Hemos tenido una reunión con una delegación de productores de Ghana, ellos conocen todo sobre semillas de cacao, pero ignoran lo que ocurre con el chocolate. Estuvimos trabajando un día junto con presidentes de cooperativas y pusimos de manifiesto que tienen certificados bio y comercio “justo”, pero en realidad es mínimo el porcentaje de su producción que pueden vender al precio justo, no llega al 30. Me parece nuestro deber explicar al público que existe la criminalidad en el comercio internacional y todo eso en total impunidad. Igual observamos que una iniciativa de Costa de Marfil y Ghana tratando de crear un tipo de OPEC para el cacao, ha sido boicoteada por las grandes empresas. Sin embargo, se necesitan estas iniciativas si queremos garantizar la supervivencia del cacao a nivel mundial.

¿Por qué has convertido la chocolatería en una cooperativa?

La idea detrás es que cuando me toque jubilarme o retirarme sólo podría vender esta chocolatería a quien respete los mismos valores que tenemos en la actualidad. Pasaría por la defensa del comercio justo.

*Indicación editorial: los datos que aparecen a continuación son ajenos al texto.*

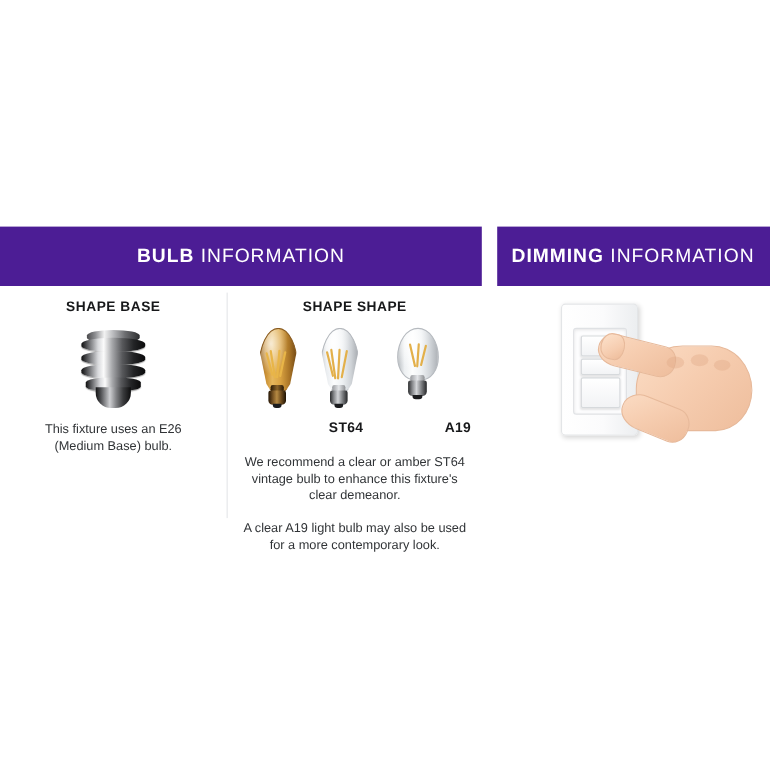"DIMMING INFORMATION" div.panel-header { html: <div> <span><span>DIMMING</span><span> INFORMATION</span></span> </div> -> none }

Además de ser miembros de la Federación Belga de Comercio Justo, nuestra dedicación e innovación, aparte de la dimensión social y ambiental, fueron reconocidas por Gault & Millau en 2022 con el título de «Descubrimiento del Año para Bélgica». Y mi colega Emilie Opdebeeck se unió al proyecto a finales de 2021 y, desde entonces, la empresa se ha convertido en una cooperativa.

Xavier, el chocolatero con una misión: el comercio equitable

Breve historia del Chocolate

 

El cacao nacía hace 3000 años a través de culturas como los olmecas, mayas y aztecas, que lo cultivaban y consumían mezclado con agua y especias.

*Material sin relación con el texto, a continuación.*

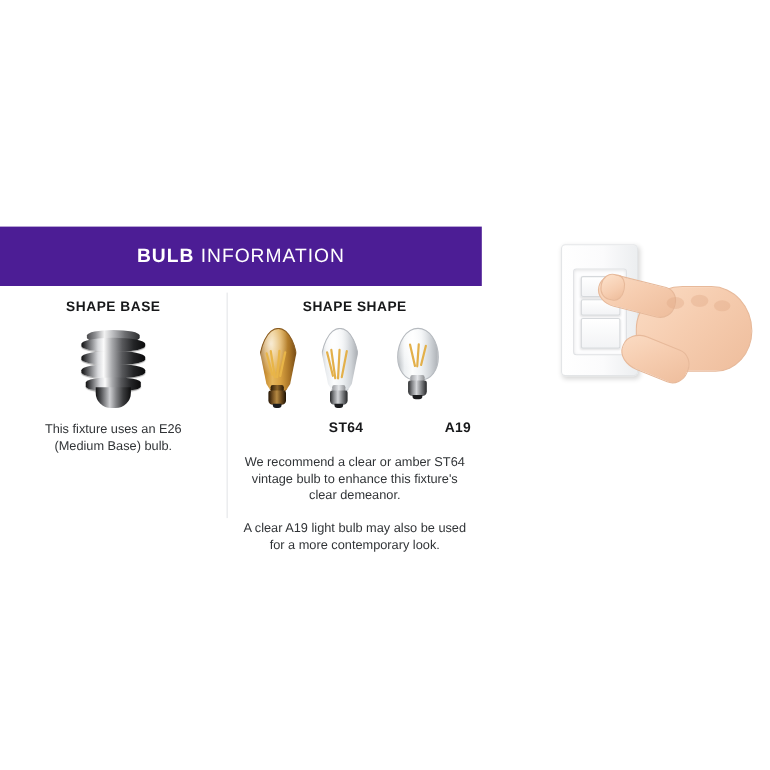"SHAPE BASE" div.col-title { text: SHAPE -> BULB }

Los mayas lo llamaban kakaw, y los aztecas (mexicas) preparaban una bebida espumosa aromatizada llamada xocolātl (del náhuatl.

Tras la conquista de los europeos, el cacao se empieza a consumir en España y Europa con leche, canela y azúcar, hasta el siglo XIX cuando se industrializa con los formatos de Tabletas de chocolate (negro, con leche, blanco y con frutos secos), bombones y trufas, cremas para untar, galletas y bollería, helados, postres y bebidas.

Los principales países productores: después de Costa de Marfil, el mayor productor mundial, están Ghana, Indonesia, Ecuador, Nigeria, Camerún y Brasil. Los dos primeros aportan el 65 por ciento de la producción mundial.